> [WHAT IS NEEDED]:
Copy every one of the following rows word for word, with no changes.

> [DATA FOR PROCESSING]:
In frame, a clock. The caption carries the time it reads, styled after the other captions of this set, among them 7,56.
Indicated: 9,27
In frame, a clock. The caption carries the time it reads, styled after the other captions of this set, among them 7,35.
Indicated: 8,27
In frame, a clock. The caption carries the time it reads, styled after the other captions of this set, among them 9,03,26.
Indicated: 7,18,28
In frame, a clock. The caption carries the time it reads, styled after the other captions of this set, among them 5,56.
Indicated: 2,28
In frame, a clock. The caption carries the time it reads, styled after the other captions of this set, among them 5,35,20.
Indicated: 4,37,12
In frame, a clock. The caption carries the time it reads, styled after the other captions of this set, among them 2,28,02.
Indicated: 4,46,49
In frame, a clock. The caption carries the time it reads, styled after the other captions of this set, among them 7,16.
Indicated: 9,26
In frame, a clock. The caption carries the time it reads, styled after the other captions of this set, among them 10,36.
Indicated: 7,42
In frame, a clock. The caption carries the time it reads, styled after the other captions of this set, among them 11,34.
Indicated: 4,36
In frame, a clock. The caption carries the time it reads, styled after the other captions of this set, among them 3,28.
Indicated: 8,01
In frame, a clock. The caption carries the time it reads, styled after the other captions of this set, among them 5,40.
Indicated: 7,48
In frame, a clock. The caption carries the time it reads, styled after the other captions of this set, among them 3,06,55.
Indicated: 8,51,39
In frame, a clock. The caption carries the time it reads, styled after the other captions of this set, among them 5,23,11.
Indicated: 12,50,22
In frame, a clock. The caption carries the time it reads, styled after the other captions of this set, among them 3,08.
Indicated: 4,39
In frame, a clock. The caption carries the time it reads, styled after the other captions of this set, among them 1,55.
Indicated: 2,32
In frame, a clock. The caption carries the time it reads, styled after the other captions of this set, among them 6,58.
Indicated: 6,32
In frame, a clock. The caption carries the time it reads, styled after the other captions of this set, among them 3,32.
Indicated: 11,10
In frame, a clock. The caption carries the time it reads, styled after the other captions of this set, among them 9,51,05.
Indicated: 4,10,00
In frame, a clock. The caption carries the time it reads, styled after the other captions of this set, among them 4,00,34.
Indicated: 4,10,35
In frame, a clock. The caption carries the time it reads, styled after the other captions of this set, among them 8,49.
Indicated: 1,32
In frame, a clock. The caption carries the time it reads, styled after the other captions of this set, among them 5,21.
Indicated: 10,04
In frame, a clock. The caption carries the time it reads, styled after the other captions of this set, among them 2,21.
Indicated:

> [TASK RESULT]:
In frame, a clock. The caption carries the time it reads, styled after the other captions of this set, among them 7,56.
Indicated: 9,27
In frame, a clock. The caption carries the time it reads, styled after the other captions of this set, among them 7,35.
Indicated: 8,27
In frame, a clock. The caption carries the time it reads, styled after the other captions of this set, among them 9,03,26.
Indicated: 7,18,28
In frame, a clock. The caption carries the time it reads, styled after the other captions of this set, among them 5,56.
Indicated: 2,28
In frame, a clock. The caption carries the time it reads, styled after the other captions of this set, among them 5,35,20.
Indicated: 4,37,12
In frame, a clock. The caption carries the time it reads, styled after the other captions of this set, among them 2,28,02.
Indicated: 4,46,49
In frame, a clock. The caption carries the time it reads, styled after the other captions of this set, among them 7,16.
Indicated: 9,26
In frame, a clock. The caption carries the time it reads, styled after the other captions of this set, among them 10,36.
Indicated: 7,42
In frame, a clock. The caption carries the time it reads, styled after the other captions of this set, among them 11,34.
Indicated: 4,36
In frame, a clock. The caption carries the time it reads, styled after the other captions of this set, among them 3,28.
Indicated: 8,01
In frame, a clock. The caption carries the time it reads, styled after the other captions of this set, among them 5,40.
Indicated: 7,48
In frame, a clock. The caption carries the time it reads, styled after the other captions of this set, among them 3,06,55.
Indicated: 8,51,39
In frame, a clock. The caption carries the time it reads, styled after the other captions of this set, among them 5,23,11.
Indicated: 12,50,22
In frame, a clock. The caption carries the time it reads, styled after the other captions of this set, among them 3,08.
Indicated: 4,39
In frame, a clock. The caption carries the time it reads, styled after the other captions of this set, among them 1,55.
Indicated: 2,32
In frame, a clock. The caption carries the time it reads, styled after the other captions of this set, among them 6,58.
Indicated: 6,32
In frame, a clock. The caption carries the time it reads, styled after the other captions of this set, among them 3,32.
Indicated: 11,10
In frame, a clock. The caption carries the time it reads, styled after the other captions of this set, among them 9,51,05.
Indicated: 4,10,00
In frame, a clock. The caption carries the time it reads, styled after the other captions of this set, among them 4,00,34.
Indicated: 4,10,35
In frame, a clock. The caption carries the time it reads, styled after the other captions of this set, among them 8,49.
Indicated: 1,32
In frame, a clock. The caption carries the time it reads, styled after the other captions of this set, among them 5,21.
Indicated: 10,04
In frame, a clock. The caption carries the time it reads, styled after the other captions of this set, among them 2,21.
Indicated:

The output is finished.